‘Tens of Millions’ Needed to Fix Irish Health System After Ransomware Attack

May 18, 2021 Updated: May 18, 2021

The cost of repairing damages done to the Irish national health service by a ransomware attack on Friday will “no doubt” run into “tens of millions,” the health service boss has said.

Ireland’s Health Service Executive (HSE) shut down its IT systems on Friday morning as a “precautionary” measure after it was hit by a ransomware attack.

The system’s Chief Operations Officer, Anne O’Connor, told Newstalk radio on Sunday that many cancer treatment sessions, X-rays, and other radiology appointments had been canceled, describing perhaps the worst impact to date on a healthcare system from ransomware.

The impact of the attack on services is expected to last throughout this week and beyond, with thousands of patients facing cancelled appointments and delays.

Speaking to Ireland’s national broadcaster RTÉ on Monday, HSE Chief Executive Paul Reid said that even when the systems are back up, it’ll take awhile to know how stable the systems and the interconnectivity between them will be.

“So we are in for a period, well beyond this week,” he said.

Asked about the potential cost of fixing the problem, he replied: “This will be in the tens of millions in terms of impacts on our systems. There’s no doubt about it.”

Reid said that the HSE is working on three priorities: to enlist help of voluntary private hospitals, to get diagnostic systems, lab systems, patient information systems, and oncology services back up, and to restore basic connectivity such as mail servers.

According to Reid, there are about 19 voluntary hospitals with “standalone systems” in Dublin and Cork that can be brought on board, including the Mater, St James’, Beaumount, St Vincent’s, and Tallaght hospital.
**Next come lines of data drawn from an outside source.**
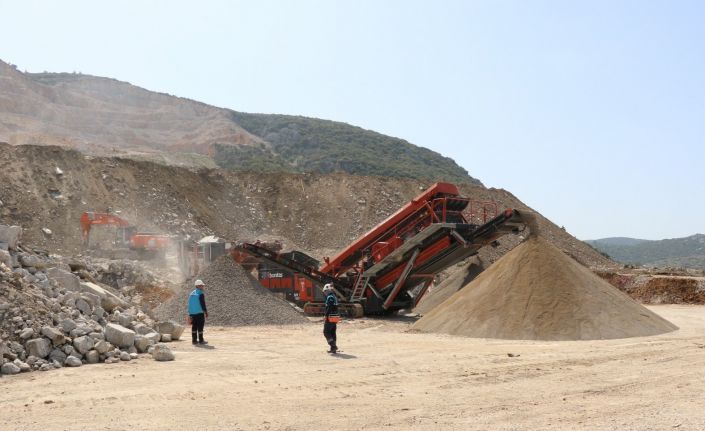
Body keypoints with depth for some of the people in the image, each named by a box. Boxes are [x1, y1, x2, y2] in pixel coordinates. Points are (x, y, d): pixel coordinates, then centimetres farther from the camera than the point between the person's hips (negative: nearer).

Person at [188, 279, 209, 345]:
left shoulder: (192, 294, 13)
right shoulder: (201, 294, -12)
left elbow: (190, 304, 16)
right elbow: (203, 304, -15)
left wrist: (190, 313, 20)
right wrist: (206, 312, -8)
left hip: (192, 313, 8)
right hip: (199, 312, -7)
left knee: (194, 326, 9)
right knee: (200, 327, -3)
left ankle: (194, 340, 10)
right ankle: (201, 340, -1)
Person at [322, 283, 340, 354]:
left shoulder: (330, 297, -15)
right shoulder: (334, 297, 16)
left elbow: (329, 308, -21)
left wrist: (325, 316, -19)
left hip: (330, 317, -9)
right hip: (335, 317, 9)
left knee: (326, 332, -2)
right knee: (333, 333, 12)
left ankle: (333, 345, -12)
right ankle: (333, 348, 14)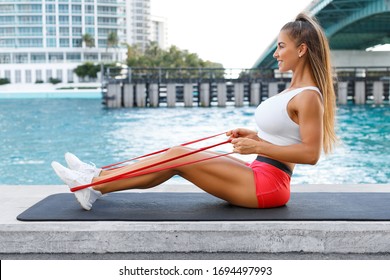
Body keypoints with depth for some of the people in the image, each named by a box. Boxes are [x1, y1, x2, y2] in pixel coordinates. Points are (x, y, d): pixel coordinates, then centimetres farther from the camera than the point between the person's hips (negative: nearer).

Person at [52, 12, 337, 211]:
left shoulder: (308, 96, -16)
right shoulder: (294, 89, 14)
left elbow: (311, 153, -22)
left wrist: (257, 147, -23)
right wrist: (254, 136, 10)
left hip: (268, 185, -9)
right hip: (260, 177, 9)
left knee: (178, 157, -11)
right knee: (177, 155, 3)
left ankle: (93, 185, -2)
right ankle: (98, 178, 10)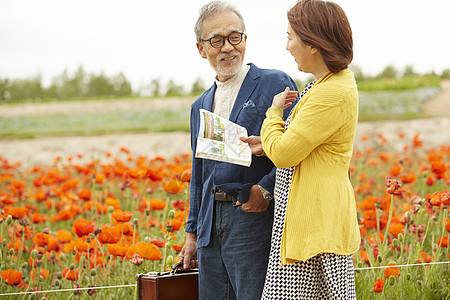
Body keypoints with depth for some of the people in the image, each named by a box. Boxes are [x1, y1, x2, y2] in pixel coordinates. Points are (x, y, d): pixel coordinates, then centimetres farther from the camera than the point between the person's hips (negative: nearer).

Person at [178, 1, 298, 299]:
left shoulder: (276, 84, -2)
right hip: (211, 227, 6)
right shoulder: (200, 106, 19)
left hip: (255, 219, -6)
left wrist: (265, 190, -18)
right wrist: (193, 234, 21)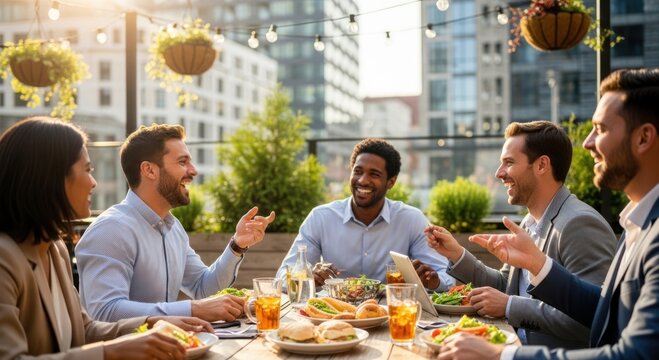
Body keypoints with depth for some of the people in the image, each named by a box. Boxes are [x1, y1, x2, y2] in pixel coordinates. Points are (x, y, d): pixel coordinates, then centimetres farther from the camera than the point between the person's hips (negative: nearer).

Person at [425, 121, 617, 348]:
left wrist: (510, 306, -18)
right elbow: (505, 285, 17)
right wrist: (456, 254, 5)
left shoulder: (580, 224, -18)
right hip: (520, 345, 8)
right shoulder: (530, 223, 11)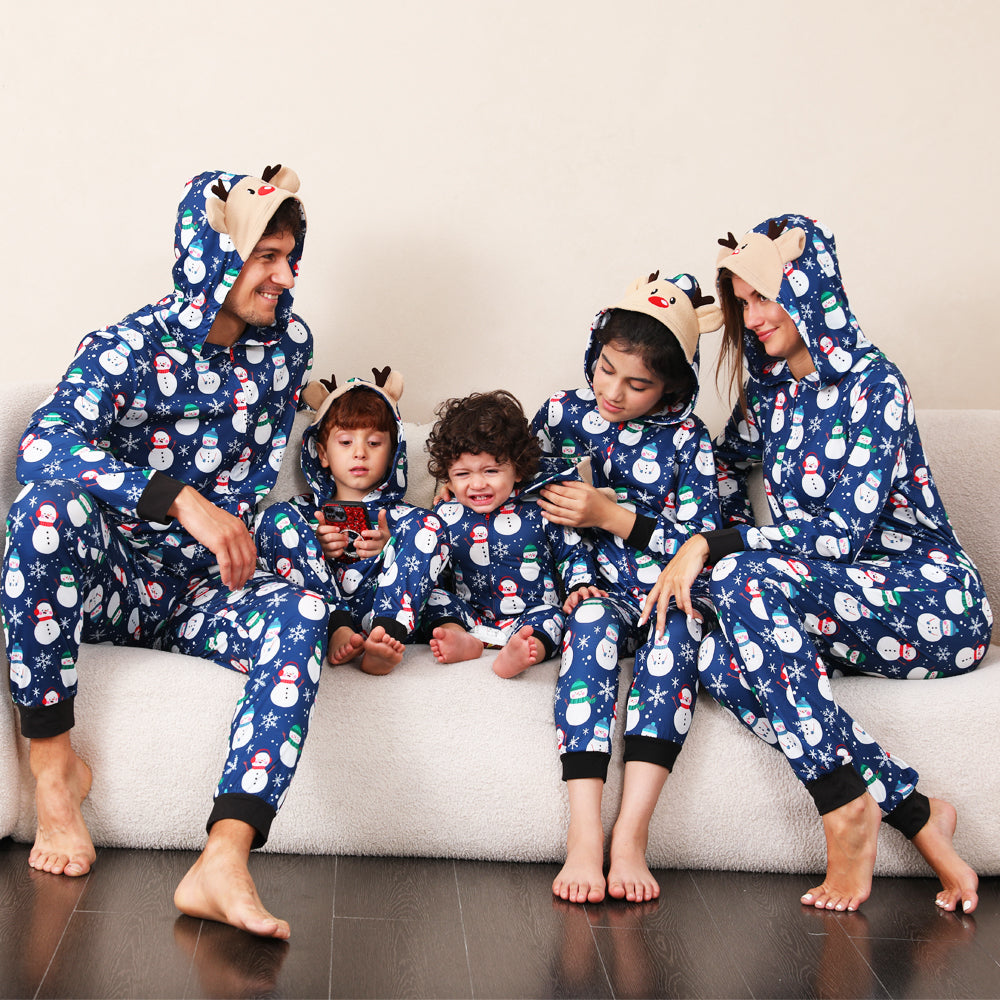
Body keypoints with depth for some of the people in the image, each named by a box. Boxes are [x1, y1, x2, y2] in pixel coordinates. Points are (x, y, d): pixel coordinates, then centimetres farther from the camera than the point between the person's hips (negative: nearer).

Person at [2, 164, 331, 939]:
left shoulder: (288, 345, 4)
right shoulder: (130, 349, -13)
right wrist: (184, 501, -42)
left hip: (198, 590, 3)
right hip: (108, 579, -3)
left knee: (299, 611, -30)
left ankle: (224, 862, -45)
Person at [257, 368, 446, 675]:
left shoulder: (397, 515, 24)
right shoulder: (306, 511, 24)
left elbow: (421, 568, 11)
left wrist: (388, 547, -6)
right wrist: (315, 548, -5)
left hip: (378, 611, 0)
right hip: (320, 618, 0)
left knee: (425, 523, -12)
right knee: (278, 516, -10)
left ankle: (384, 637, -37)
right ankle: (338, 633, -30)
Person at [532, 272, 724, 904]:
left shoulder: (689, 442, -1)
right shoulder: (566, 415, 5)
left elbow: (701, 544, -5)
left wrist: (611, 516, -15)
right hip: (599, 589, 1)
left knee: (674, 635, -35)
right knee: (591, 627, -35)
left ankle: (631, 834, -39)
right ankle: (585, 834, -42)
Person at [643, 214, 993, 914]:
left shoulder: (873, 383, -11)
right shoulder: (769, 391, 11)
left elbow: (843, 531, -20)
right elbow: (723, 476, 22)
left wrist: (712, 547, -22)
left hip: (936, 601, -7)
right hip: (836, 603, 7)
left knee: (744, 579, -31)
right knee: (719, 659, -25)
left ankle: (848, 807, -27)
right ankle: (915, 813, -21)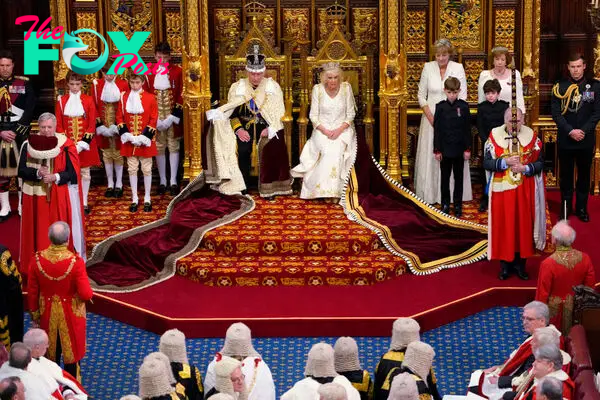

Reid said the HSE has to assess 2,000 different systems to ascertain what information has been taken.

Minister for eGovernment Ossian Smyth told RTÉ that the data affected are mostly administrative, not clinical.

On the day of the attack, Taoiseach (Prime Minister) Micheál Martin has said that Ireland “will not be paying any ransom.”

Both Reid and Smyth said they expected some data would be published on the darkweb.

Smyth told RTÉ that the first thing hackers tried to do was to delete backup data, but the attempt has failed.

“As far as I understand, we are not aware of any server where we have lost data. We have the backups, and so far, we are not aware of any data loss,” he said.

The attack has also extended to the Department of Health—although it has not been as severely affected.

Tánaiste (Deputy Prime Minister) Leo Varadkar has said he is “not aware” of any other Government agencies that have been hit by the cyber attack.

According to RTÉ, the group behind the attack, Russian-based Wizard Spider, has been targeted for many years by the FBI, the UK’s National Crime Agency, Interpol, Europol, and other international law enforcement agencies.

Reid said he didn’t know the amount the group demanded. The Associated Press reported that the ransom negotiation page shows the amount to be $20 million (€16 million).

Meanwhile, a different cybercriminal group has hit four Asian subsidiaries of the Paris-based insurance company AXA with a ransomware attack, impacting operations in Thailand, Malaysia, Hong Kong, and the Philippines.

Ransomware attacks returned to headlines this month after hackers struck the United States’ largest fuel pipeline, the Colonial Pipeline, and the company shut it down for days to contain the damage.

PA and The Associated Press contributed to this report.